• [Material for the task]
*** Begin section ***

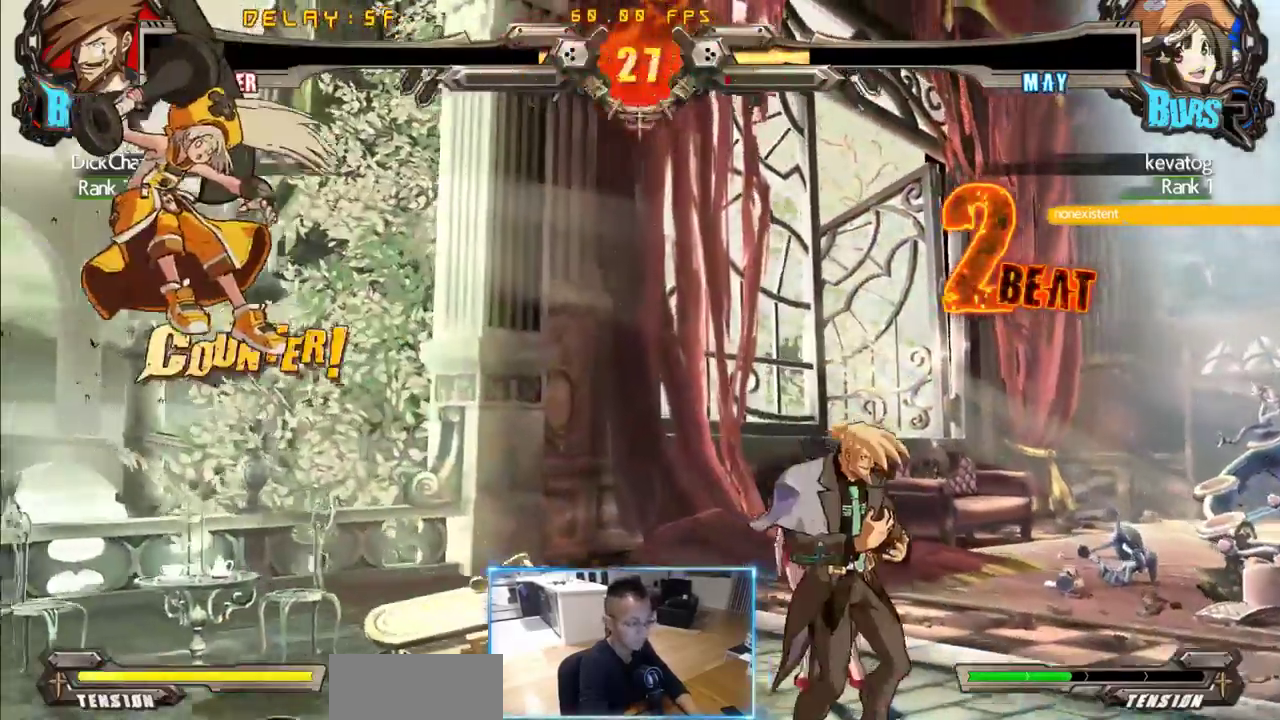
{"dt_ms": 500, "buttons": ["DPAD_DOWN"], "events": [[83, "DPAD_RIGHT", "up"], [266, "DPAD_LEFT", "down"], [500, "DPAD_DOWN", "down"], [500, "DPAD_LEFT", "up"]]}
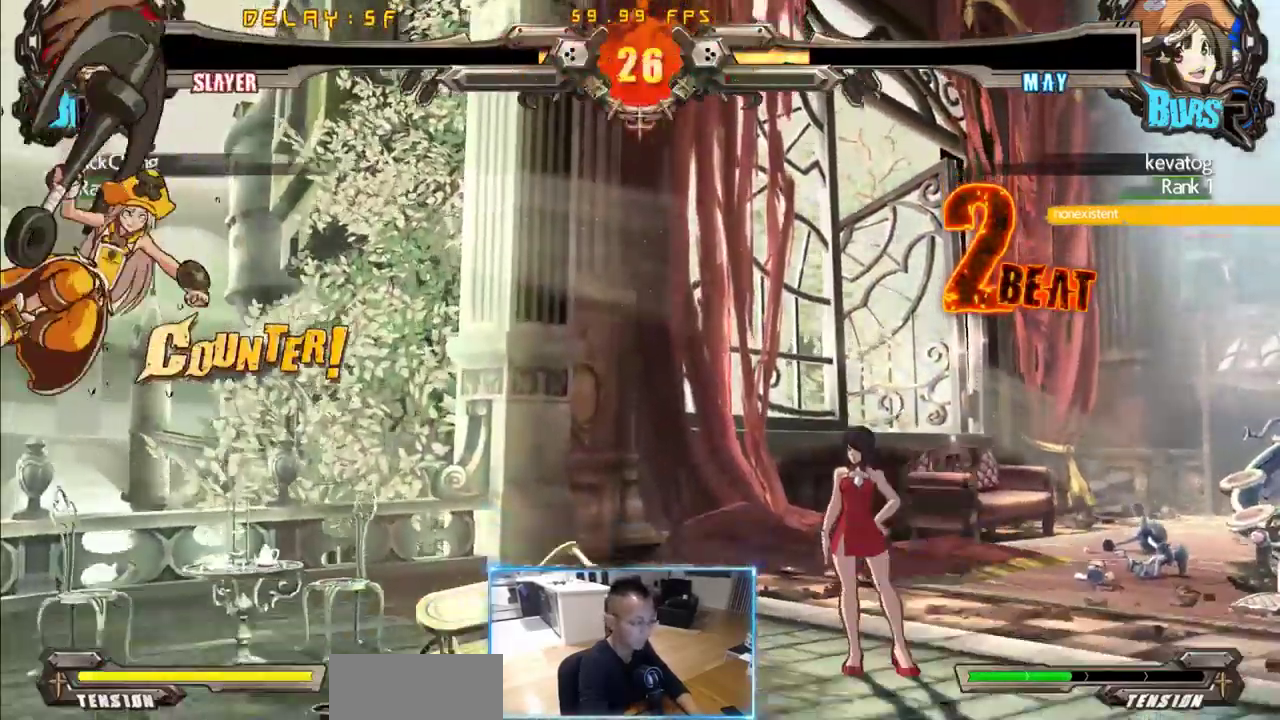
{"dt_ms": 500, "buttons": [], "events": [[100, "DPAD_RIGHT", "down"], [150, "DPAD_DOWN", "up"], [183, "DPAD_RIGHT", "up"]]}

*** End section ***
*** Begin section ***

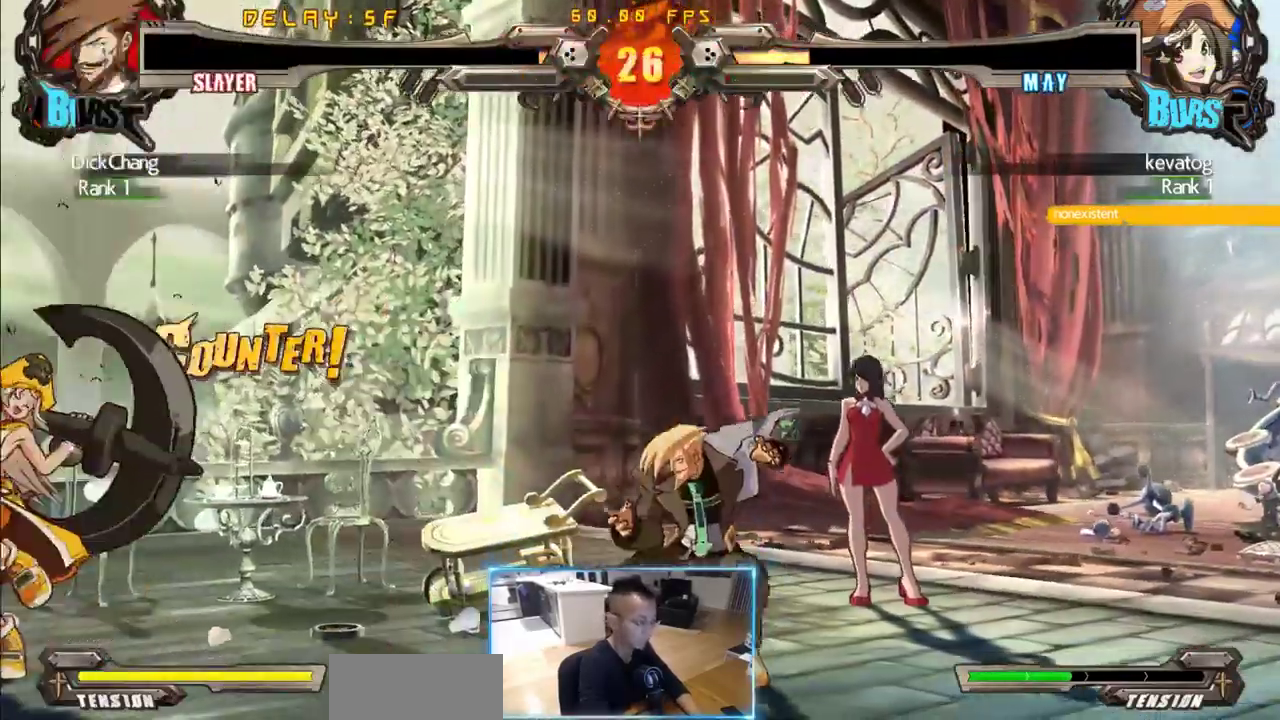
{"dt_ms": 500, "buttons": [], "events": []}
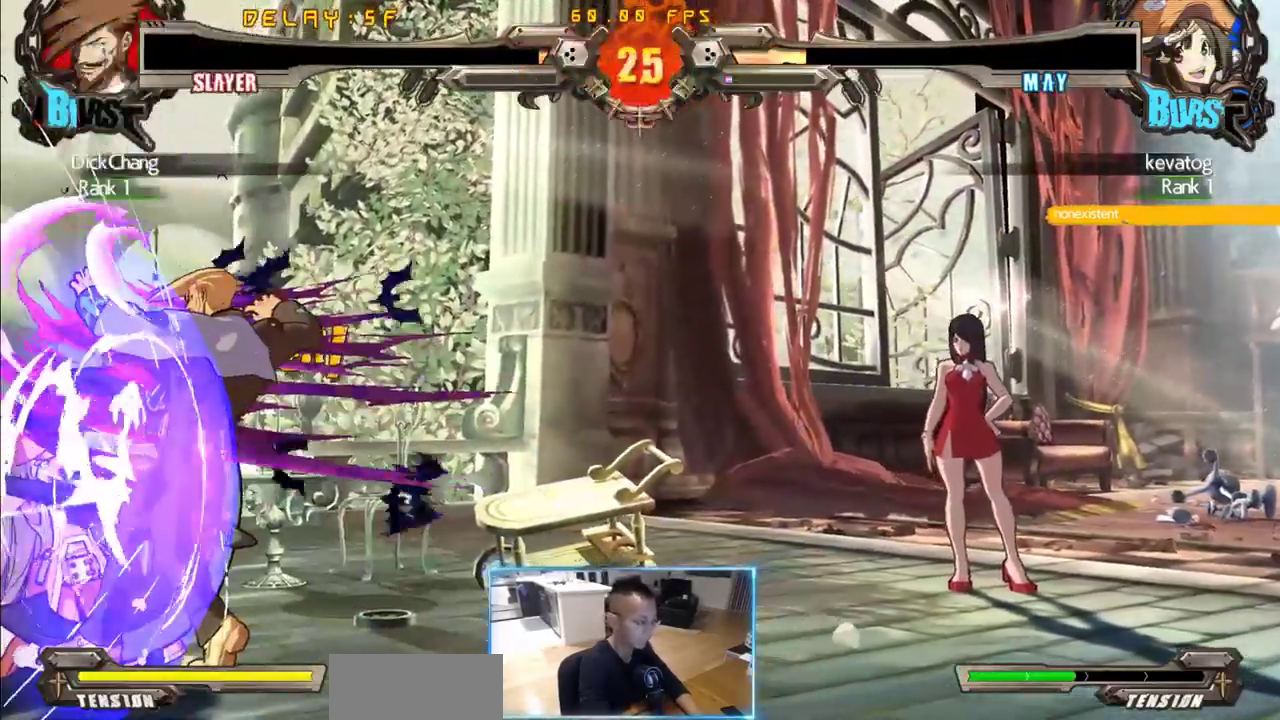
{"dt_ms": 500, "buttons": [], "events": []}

*** End section ***

• [About this task] The count of lines above that contain "down" is all that should be given.

• [The answer] 2